AFAIK the coding only alters the internal JPG settings (and imprints the EXIF) so for anything other than in-camera JPGs an EXIF editor should do the trick? Given the low cost of a digital photograph, a card set with your lens choice marked (or to avoid focusing even a color code eg red=15mm) would make "coding" the output pretty easy for off-camera editing. Just photograph the appropriate card after you change the lens.

External correction will allow you to create (or adapt) custom settings specific to your lens, that may well differ from the nearest Leica equivalent.
Not just the JPGs, but the coding affects corrections written into the DNG as well.
For manual entry of lens ID, you're limited to those on the camera's list... and those don't include all Leica lenses.
I agree... coding is a real convenience. And I would be wary of those cheap flanges from China...
 
You must remove uv/ir filters for film, not for the M9. Tell the M9 filters are in place.

The cheap flanges from China require work with a grind and micrometer to match the flange thickness of original flange which are nominally .039". The Chinese ones are
.040 to .039. Originals are .039 or .040. They must match or focus goes off. .001" will throw it off.

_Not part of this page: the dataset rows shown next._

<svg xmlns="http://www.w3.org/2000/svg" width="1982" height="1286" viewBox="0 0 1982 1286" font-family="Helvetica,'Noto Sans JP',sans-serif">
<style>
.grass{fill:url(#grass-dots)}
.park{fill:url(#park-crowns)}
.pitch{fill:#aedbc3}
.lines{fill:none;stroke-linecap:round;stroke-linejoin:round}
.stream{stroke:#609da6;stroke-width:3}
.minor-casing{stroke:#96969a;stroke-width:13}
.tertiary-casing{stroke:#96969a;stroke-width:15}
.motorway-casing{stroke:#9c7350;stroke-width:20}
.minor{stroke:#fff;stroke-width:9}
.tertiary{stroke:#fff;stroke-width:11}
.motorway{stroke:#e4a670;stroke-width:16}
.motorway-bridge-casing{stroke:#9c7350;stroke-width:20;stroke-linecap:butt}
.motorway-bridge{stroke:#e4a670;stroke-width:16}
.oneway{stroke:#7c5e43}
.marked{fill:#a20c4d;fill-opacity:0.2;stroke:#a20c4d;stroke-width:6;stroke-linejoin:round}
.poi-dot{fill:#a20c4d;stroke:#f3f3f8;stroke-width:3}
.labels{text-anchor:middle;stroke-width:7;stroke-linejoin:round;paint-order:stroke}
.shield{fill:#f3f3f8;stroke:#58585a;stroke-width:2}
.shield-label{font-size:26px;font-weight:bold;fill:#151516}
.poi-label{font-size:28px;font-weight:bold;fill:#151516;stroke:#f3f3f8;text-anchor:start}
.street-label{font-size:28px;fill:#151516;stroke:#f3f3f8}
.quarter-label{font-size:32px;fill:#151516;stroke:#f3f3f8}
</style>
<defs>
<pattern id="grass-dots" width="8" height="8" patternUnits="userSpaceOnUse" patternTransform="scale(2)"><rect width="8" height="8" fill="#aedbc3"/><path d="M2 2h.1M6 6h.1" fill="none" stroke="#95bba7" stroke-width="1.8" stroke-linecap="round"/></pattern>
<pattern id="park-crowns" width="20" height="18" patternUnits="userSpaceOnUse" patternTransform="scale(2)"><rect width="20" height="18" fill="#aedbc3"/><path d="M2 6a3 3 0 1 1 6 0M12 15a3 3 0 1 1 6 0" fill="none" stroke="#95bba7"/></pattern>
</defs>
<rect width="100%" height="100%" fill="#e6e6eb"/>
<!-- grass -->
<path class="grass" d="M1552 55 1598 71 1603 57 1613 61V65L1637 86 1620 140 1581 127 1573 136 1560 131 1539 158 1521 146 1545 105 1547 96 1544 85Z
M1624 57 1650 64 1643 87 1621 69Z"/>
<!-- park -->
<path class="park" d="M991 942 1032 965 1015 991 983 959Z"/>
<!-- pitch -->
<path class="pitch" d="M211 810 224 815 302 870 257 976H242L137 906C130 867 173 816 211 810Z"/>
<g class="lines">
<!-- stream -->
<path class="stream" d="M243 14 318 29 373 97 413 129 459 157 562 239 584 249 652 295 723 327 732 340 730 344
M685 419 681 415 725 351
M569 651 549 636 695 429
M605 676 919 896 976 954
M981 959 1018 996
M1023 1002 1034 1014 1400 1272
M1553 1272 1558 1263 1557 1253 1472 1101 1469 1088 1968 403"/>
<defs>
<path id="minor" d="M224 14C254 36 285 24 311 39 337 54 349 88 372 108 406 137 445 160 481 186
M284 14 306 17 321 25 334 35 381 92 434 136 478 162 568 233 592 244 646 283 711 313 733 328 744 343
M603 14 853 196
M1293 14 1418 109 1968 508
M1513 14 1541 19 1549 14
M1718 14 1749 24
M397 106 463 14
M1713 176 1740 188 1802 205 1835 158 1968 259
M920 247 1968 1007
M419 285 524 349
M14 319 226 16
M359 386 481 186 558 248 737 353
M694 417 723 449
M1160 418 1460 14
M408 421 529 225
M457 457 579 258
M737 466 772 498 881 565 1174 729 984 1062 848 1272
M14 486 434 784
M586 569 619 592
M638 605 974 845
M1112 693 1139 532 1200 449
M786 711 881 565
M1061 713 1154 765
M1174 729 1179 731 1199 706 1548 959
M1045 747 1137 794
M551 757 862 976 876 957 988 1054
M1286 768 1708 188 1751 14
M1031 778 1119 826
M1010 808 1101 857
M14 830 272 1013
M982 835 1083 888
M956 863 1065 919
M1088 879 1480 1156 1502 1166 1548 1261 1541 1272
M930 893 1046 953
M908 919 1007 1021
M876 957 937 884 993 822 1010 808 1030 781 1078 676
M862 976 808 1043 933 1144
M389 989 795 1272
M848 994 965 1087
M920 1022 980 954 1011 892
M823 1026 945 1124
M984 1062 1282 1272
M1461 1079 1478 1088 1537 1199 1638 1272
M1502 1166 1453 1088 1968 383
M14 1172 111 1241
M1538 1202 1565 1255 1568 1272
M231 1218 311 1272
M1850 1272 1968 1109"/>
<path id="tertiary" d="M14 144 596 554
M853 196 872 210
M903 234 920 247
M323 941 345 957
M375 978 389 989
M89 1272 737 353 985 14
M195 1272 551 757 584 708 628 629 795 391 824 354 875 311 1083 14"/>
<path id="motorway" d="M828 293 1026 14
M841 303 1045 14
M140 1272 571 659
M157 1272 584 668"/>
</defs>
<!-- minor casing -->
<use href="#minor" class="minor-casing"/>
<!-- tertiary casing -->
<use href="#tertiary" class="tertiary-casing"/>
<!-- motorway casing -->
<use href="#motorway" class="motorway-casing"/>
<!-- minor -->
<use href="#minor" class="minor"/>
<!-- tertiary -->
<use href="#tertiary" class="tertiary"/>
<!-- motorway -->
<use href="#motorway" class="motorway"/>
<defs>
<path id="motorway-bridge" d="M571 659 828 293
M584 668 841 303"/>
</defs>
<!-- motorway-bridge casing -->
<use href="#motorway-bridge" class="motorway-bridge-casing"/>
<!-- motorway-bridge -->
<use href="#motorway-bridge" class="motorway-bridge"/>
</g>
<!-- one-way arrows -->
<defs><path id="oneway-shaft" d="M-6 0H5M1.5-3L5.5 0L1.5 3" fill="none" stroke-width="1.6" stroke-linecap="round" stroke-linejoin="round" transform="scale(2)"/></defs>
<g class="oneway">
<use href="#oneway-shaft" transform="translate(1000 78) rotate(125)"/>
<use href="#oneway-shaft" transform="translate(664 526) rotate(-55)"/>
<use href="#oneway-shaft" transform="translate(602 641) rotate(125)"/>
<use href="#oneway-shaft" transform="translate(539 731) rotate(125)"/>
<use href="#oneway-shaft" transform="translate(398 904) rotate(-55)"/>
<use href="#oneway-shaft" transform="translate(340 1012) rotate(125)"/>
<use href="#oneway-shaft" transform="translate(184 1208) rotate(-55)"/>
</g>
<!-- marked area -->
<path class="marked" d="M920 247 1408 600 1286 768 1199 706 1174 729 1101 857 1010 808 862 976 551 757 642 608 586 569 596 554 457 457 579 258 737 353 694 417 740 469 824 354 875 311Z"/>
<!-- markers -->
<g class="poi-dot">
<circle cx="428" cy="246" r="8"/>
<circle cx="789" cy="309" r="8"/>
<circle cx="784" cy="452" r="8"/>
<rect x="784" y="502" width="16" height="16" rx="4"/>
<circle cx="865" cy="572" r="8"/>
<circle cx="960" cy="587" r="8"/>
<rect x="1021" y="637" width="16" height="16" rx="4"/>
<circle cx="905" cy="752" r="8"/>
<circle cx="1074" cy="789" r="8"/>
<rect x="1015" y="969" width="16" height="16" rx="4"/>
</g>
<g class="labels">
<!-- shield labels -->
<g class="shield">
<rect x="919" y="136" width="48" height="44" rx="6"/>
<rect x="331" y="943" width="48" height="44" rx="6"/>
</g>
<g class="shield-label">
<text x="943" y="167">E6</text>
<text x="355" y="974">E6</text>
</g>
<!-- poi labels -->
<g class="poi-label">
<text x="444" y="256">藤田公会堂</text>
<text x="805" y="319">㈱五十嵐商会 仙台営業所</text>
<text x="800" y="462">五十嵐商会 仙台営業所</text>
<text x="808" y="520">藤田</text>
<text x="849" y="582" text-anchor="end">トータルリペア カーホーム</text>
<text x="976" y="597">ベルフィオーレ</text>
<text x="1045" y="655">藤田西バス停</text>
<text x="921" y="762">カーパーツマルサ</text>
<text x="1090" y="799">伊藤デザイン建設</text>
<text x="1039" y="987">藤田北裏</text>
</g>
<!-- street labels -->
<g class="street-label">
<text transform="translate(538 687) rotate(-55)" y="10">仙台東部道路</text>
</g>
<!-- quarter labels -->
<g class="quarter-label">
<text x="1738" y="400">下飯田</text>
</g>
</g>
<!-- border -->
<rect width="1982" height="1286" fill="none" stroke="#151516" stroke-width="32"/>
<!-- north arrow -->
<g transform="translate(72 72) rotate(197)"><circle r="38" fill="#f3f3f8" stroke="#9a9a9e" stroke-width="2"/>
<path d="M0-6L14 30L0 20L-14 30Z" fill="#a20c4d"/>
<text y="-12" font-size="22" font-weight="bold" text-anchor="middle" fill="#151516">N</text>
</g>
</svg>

Either buy new lenses or let Leica code them. I think they originally did it cheaply, but then found out the extra work required and doubled the cost. It is not a simple change out unless you are lucky.

GM black and arctic white car paint work fine.
 
For manual entry of lens ID, you're limited to those on the camera's list... and those don't include all Leica lenses.

Very likely, the 6-bit coding just tells the camera which lens to choose from that same list. The required corrections for each lens are already stored in the camera firmware, not in those 6 bits.
 
The last mount I bought I put a micrometer on it it couldn't see any real difference in thickness, all I can say is it works for me. The other handy thing is that you can now buy coded ltm adapters for the likes of canon 1.2 etc.
 
You must remove uv/ir filters for film, not for the M9. Tell the M9 filters are in place.

The cheap flanges from China require work with a grind and micrometer to match the flange thickness of original flange which are nominally .039". The Chinese ones are
.040 to .039. Originals are .039 or .040. They must match or focus goes off. .001" will throw it off.

Either buy new lenses or let Leica code them. I think they originally did it cheaply, but then found out the extra work required and doubled the cost. It is not a simple change out unless you are lucky.

GM black and arctic white car paint work fine.

I must of been lucky four times in a row :D:D:D
 
Very likely, the 6-bit coding just tells the camera which lens to choose from that same list. The required corrections for each lens are already stored in the camera firmware, not in those 6 bits.

The list in the M9 does not contain all the lenses that have a 6-bit code. For example: if you have the Zeiss 18mm, there is no chance to select the Leica 18mm. Luckily I have the Leica 18mm with the 6-bit code. I bet there are more examples for Leica lenses that are not in the list.